И не стоит переживать за Мэйнфорда.
Он сильный.
Оба сильные.
– …Элиза Деррингер, – его голос звучал так, как если бы Мэйнфорд находился рядом, в шаге. – Ты помнишь ее?
– Помню, конечно, – Гаррет недоволен.
Надо все же поработать.
Немного.
Сканирование на расстоянии – это для тех, у кого опыт… и сила… и вообще все одно получается раз через три. Слишком ненадежно, а с другой стороны, чем Тельма рискует?
Зацепит эмоции?
Хорошо.
Нет?
Тогда разговор послушает.
И она соскользнула на пол: не хватало в самый ответственный момент грохнуться. Не то чтобы Тельма и вправду собиралась падать, но… как знать?
– Это ты ее убил?
– Что?! – всплеск возмущения, и такой яркий. Апельсиновый сок на белой скатерти… да… или что-то, на сок похожее. – Мэйни, ты в своем уме?
– В своем. Поэтому и спрашиваю.
А вот он спокоен, насколько это возможно. Тельма забралась в угол кухни, поближе к двери, устроилась за створкой – если кто и заглянет, то не сразу ее увидит.
Она прислонилась к холодной стене, положила руку на створку и закрыла глаза.
– Ты же сам… ты вел расследование! Или ты себе самому не веришь?
– Уже не верю.
– Ты… Мэйнфорд! Бездна тебя забери! Да зачем мне было убивать ее?
– Не знаю. Возможно, потому что она была беременна. И эта новость наделала бы шума. Чего она захотела? Чтобы ты ребенка признал?
Молчание.
Молчание – это чистый холст, та же скатерть… или нет, скорее шелковая простыня. С монограммой. «Э» и «Г», связанные воедино ветвью плюща. Шелк холодный, плотного плетения. Тельма видит его ясно, она могла бы прикоснуться, если бы было желание. Но она просто смотрит. Оранжевые пятна возмущения проступают медленно, то тут, то там, будто кто-то, сидящий за холстом, старательно выдавливает их.
Возмущение уместно, если вас незаслуженно обвиняют в убийстве.
– Она была известна, куда известней Тильзы. И молчать не стала бы. Конечно… а такая новость не пошла бы на пользу избирательной кампании.
Гнев.
Синий. И не сок черноплодника, скорее уж чернила, дешевые, канцелярские, самого поганого въедливого характера. Такие если прицепятся к пальцам, то отскрести их получится лишь вместе со шкурой.
– Скандал получился бы знатный. Кандидат с безупречным моральным обликом оказался не столь безупречен…
– Прекрати!
– …твоя помолвка расстроилась бы… а с Арейной ушли бы и так необходимые тебе связи семейства Лулидж. Знаешь, меня всегда поражало одно… почему она тебя любит?
Удивление.
Вялое, как вареный шпинат, ложку которого бросили на шелк.

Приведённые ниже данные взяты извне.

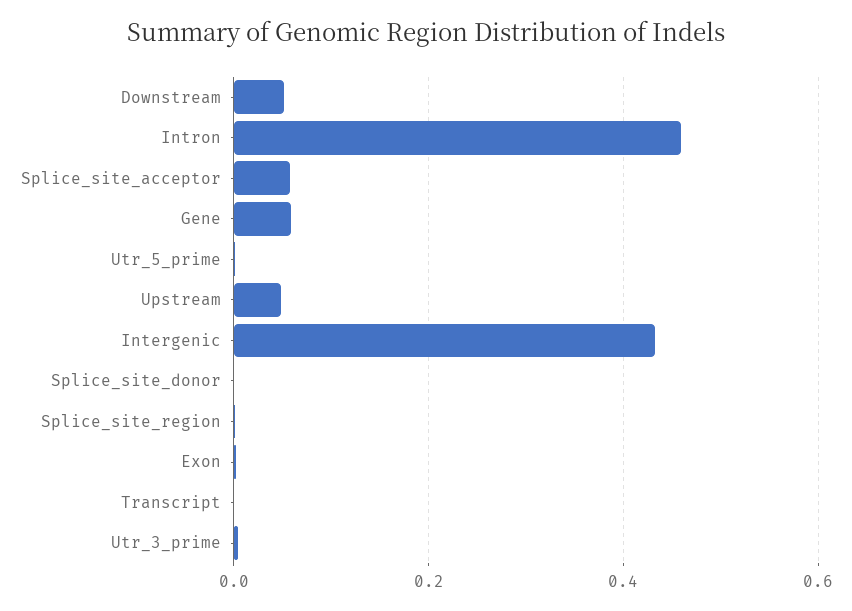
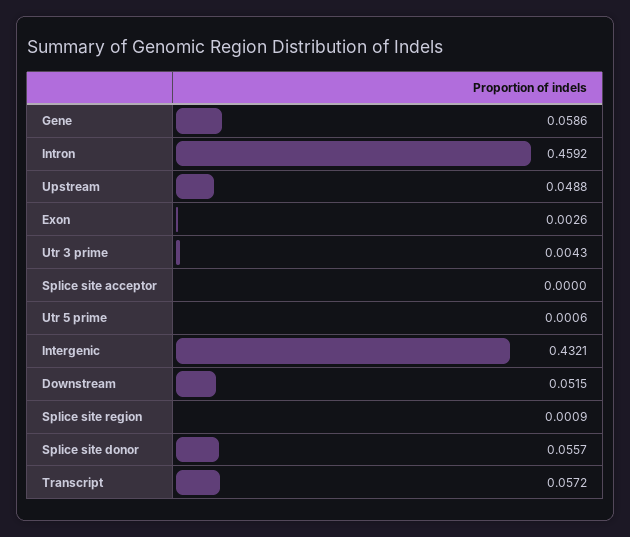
  {
    "Downstream": 0.0515,
    "Intron": 0.4592,
-   "Splice_site_acceptor": 0.06,
+   "Splice_site_acceptor": 0,
    "Gene": 0.0586,
    "Utr_5_prime": 0.0006,
    "Upstream": 0.0488,
    "Intergenic": 0.4321,
-   "Splice_site_donor": 0,
+   "Splice_site_donor": 0.0557,
    "Splice_site_region": 0.0009,
    "Exon": 0.0026,
-   "Transcript": 0,
+   "Transcript": 0.0572,
    "Utr_3_prime": 0.0043
  }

– Она ведь не настолько глупа, чтобы ничего не знать. Но все же мирится…
– Ей хочется стать супругой Канцлера.
– Допустим. Но вернемся к Элизе. Итак, харизматичный Гаррет Альваро имел все шансы, чтобы стать самым молодым Сенатором в истории, чтобы претендовать на канцлерский жезл… правда, шансы эти умерли бы вместе с правдой. И с расписками.
Правда уродлива. Сине-зеленый? Но тусклый, застиранный. И нет в этом оттенке ни глубины моря, ни благородства нефрита.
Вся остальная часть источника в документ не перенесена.